In our view, the government has done well not to chase aggressive fiscal targets when it has missed them, but instead tried to maintain some momentum in the reforms of public services. Nevertheless, the government should be using near-historic low interest rates to undertake huge multi-decade infrastructure investment projects, which the UK desperately needs to unlock its future growth potential.
Within the details of the GDP report, growth in the service sector (0.47 percentage point contribution) was more than enough to offset the contraction in the construction sector (-0.17 percentage point contribution). The industrial production sector was broadly flat. From the preliminary estimate, it appears that the poor weather in January and March did have a negative impact on construction and manufacturing, but the weakness in those two sectors was offset by the service sector. However, it is worth noting that the Office for National Statistics barely has two of the three months of service sector data for this preliminary release. Given the poor weather that hit in March, there is a strong possibility that the overall GDP numbers are revised down when more data is available for the end of the quarter.

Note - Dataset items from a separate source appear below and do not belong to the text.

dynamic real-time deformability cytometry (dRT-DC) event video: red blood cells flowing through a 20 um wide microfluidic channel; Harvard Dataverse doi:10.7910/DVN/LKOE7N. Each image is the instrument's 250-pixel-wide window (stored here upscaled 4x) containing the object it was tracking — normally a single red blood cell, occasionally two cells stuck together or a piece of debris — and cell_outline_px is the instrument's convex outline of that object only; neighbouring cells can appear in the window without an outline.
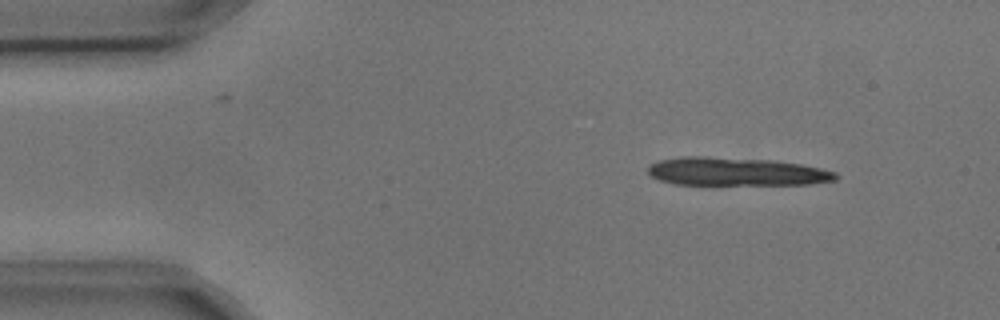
{"species": "common noctule bat (a hibernating species)", "species_latin": "Nyctalus noctula", "temperature_condition": "cold", "stored_images_in_passage": 13, "segment_of_instrument_passage": [1, 2], "camera_frame_rate_fps": 3000, "um_per_image_px": 0.085, "animal": {"sex": "male", "body_mass_g": 17.9, "forearm_length_mm": 54.2}, "frame": {"image": 1, "passage_image": 1, "time_ms": 0.0, "image_size_px": [1000, 320], "cell_outline_px": [[840, 176], [836, 180], [808, 184], [676, 184], [660, 180], [652, 176], [648, 172], [648, 164], [660, 160], [680, 156], [704, 156], [772, 160], [800, 164], [820, 168], [836, 172]], "centroid_in_image_um": [62.57, 14.58], "position_along_channel_um": 22.4, "area_um2": 30.81}}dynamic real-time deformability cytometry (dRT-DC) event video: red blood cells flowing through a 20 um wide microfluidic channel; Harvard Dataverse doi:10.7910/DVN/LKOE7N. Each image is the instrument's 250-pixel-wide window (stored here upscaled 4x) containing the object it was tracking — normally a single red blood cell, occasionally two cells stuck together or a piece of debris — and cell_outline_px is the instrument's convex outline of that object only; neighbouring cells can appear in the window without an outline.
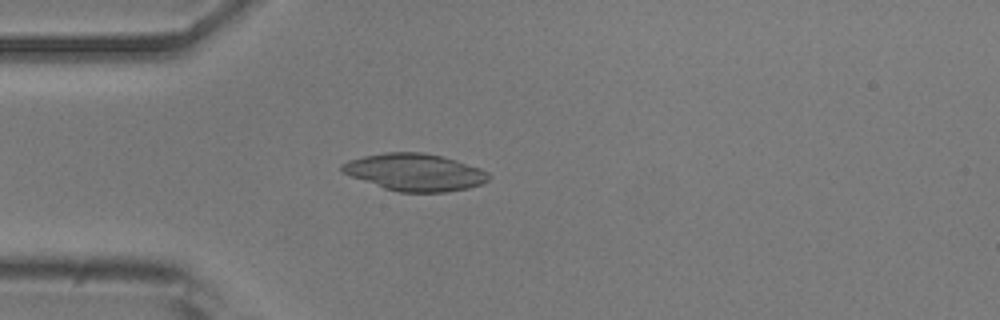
{"species": "common noctule bat (a hibernating species)", "species_latin": "Nyctalus noctula", "temperature_condition": "room temperature", "stored_images_in_passage": 3, "camera_frame_rate_fps": 3000, "um_per_image_px": 0.085, "animal": {"sex": "male", "body_mass_g": 20.5, "forearm_length_mm": 52.5}, "frame": {"image": 1, "passage_image": 3, "time_ms": 0.667, "image_size_px": [1000, 320], "cell_outline_px": [[492, 176], [488, 180], [480, 184], [468, 188], [444, 192], [400, 192], [384, 188], [340, 172], [340, 164], [348, 160], [364, 156], [384, 152], [424, 152], [444, 156], [480, 168], [488, 172]], "centroid_in_image_um": [35.25, 14.63], "position_along_channel_um": 49.7, "area_um2": 31.91}}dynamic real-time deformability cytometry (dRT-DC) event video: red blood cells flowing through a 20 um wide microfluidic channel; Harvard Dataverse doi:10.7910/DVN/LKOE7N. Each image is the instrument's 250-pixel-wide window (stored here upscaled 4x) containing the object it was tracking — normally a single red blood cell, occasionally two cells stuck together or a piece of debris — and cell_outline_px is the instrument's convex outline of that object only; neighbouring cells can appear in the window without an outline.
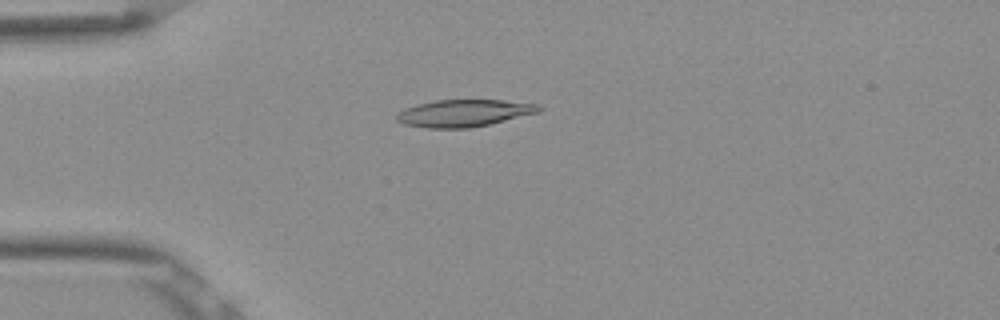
{"species": "Egyptian fruit bat (a non-hibernating species)", "species_latin": "Rousettus aegyptiacus", "temperature_condition": "room temperature", "stored_images_in_passage": 6, "camera_frame_rate_fps": 3000, "um_per_image_px": 0.085, "frame": {"image": 1, "passage_image": 3, "time_ms": 0.667, "image_size_px": [1000, 320], "cell_outline_px": [[544, 108], [540, 112], [488, 124], [468, 128], [424, 128], [404, 124], [396, 120], [396, 116], [404, 108], [416, 104], [436, 100], [504, 100], [540, 104]], "centroid_in_image_um": [39.45, 9.61], "position_along_channel_um": 45.6, "area_um2": 22.54}}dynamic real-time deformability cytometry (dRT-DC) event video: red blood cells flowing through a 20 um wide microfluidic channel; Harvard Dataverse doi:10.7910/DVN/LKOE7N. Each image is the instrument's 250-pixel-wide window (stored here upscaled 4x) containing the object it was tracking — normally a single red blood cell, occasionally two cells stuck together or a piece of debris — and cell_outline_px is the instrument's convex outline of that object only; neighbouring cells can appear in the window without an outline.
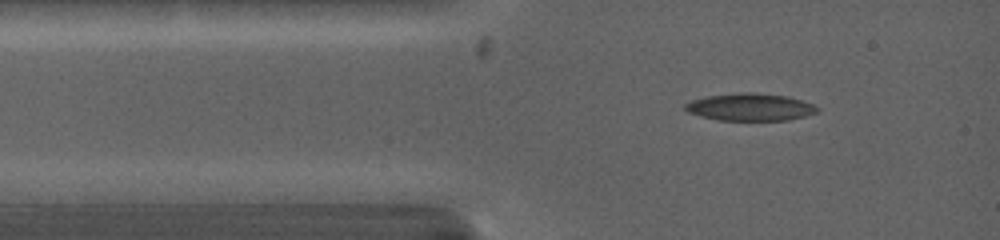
{"species": "common noctule bat (a hibernating species)", "species_latin": "Nyctalus noctula", "temperature_condition": "warm", "stored_images_in_passage": 4, "camera_frame_rate_fps": 5000, "um_per_image_px": 0.085, "animal": {"sex": "female", "body_mass_g": 19.0, "forearm_length_mm": 53.3}, "frame": {"image": 1, "passage_image": 2, "time_ms": 1.0, "image_size_px": [1000, 240], "cell_outline_px": [[820, 108], [816, 112], [804, 116], [788, 120], [716, 120], [700, 116], [688, 112], [684, 108], [684, 104], [692, 100], [708, 96], [740, 92], [756, 92], [784, 96], [800, 100], [812, 104]], "centroid_in_image_um": [63.73, 9.1], "position_along_channel_um": 21.3, "area_um2": 20.92}}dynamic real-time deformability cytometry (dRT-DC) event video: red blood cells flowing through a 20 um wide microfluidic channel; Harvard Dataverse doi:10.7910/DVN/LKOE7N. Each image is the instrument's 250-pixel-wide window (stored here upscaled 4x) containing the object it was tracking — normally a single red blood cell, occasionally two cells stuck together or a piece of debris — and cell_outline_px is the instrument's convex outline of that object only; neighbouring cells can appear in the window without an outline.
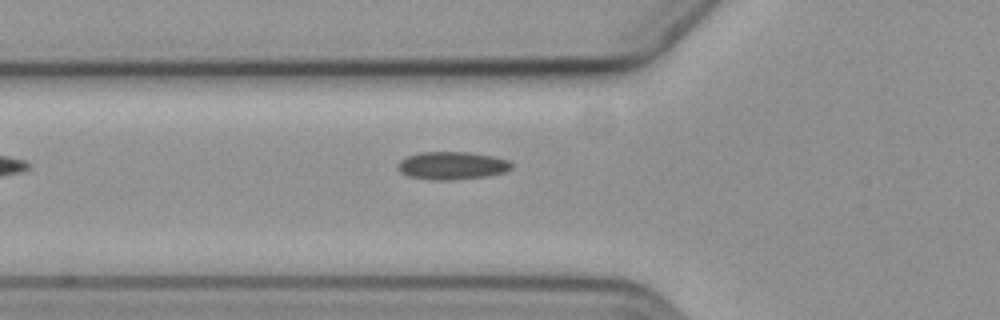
{"species": "common noctule bat (a hibernating species)", "species_latin": "Nyctalus noctula", "temperature_condition": "cold", "stored_images_in_passage": 5, "camera_frame_rate_fps": 3000, "um_per_image_px": 0.085, "animal": {"sex": "female", "body_mass_g": 19.3, "forearm_length_mm": 54.1}, "frame": {"image": 1, "passage_image": 5, "time_ms": 5.667, "image_size_px": [1000, 320], "cell_outline_px": [[512, 168], [504, 172], [488, 176], [456, 180], [428, 180], [408, 176], [400, 172], [396, 168], [396, 164], [400, 160], [408, 156], [420, 152], [468, 152], [492, 156], [508, 160], [512, 164]], "centroid_in_image_um": [38.39, 14.08], "position_along_channel_um": 87.4, "area_um2": 18.67}}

Overall, regardless of the political point-scoring that will follow, the figures confirm what we have known for some time. The UK economy is facing severe headwinds as the household sector, banking sector and government all try to deleverage at the same time. Meanwhile, the non-banking corporate sector – the only healthy part of the economy – has been shaken by the crisis in the eurozone. As a result, the economy is barely generating any growth at all.

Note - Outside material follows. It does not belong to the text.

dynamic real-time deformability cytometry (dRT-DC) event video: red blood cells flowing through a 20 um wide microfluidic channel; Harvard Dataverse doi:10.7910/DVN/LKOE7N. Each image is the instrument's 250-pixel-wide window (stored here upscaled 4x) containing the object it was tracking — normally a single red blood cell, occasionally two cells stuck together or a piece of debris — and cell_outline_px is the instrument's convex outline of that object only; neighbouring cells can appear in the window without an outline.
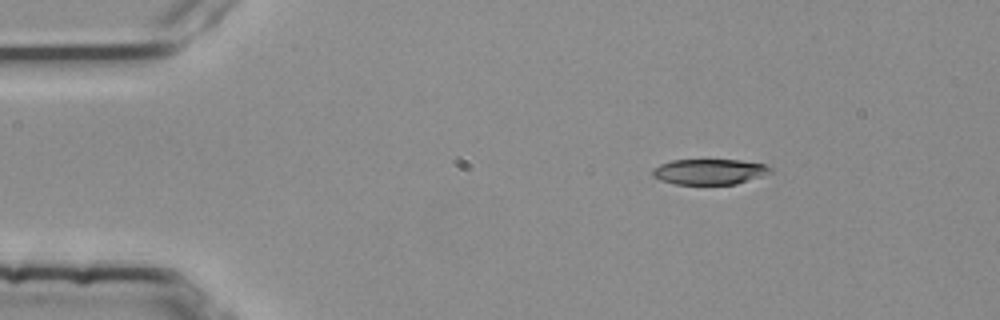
{"species": "common noctule bat (a hibernating species)", "species_latin": "Nyctalus noctula", "temperature_condition": "room temperature", "stored_images_in_passage": 4, "camera_frame_rate_fps": 3000, "um_per_image_px": 0.085, "animal": {"sex": "female", "body_mass_g": 25.1}, "frame": {"image": 1, "passage_image": 1, "time_ms": 0.0, "image_size_px": [1000, 320], "cell_outline_px": [[772, 172], [736, 184], [676, 184], [660, 180], [652, 176], [652, 168], [660, 164], [672, 160], [740, 160], [764, 164], [772, 168]], "centroid_in_image_um": [60.27, 14.59], "position_along_channel_um": 24.7, "area_um2": 17.46}}
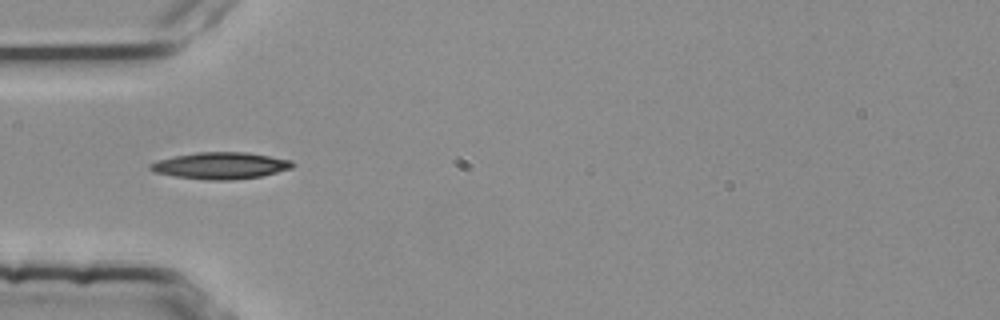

Looking ahead, we expect the UK economy to pick up in the second half of the year on the back of stronger corporate investment. However, the key threat in the near term is the faltering eurozone economy – the UK’s biggest export destination. Political instability coupled with severe austerity is damaging confidence in the eurozone, and having a knock-on impact on UK exporters. We expect the Bank of England to respond with another £25-50 billion of quantitative easing in May, which will complement the expansion of the funding for lending scheme.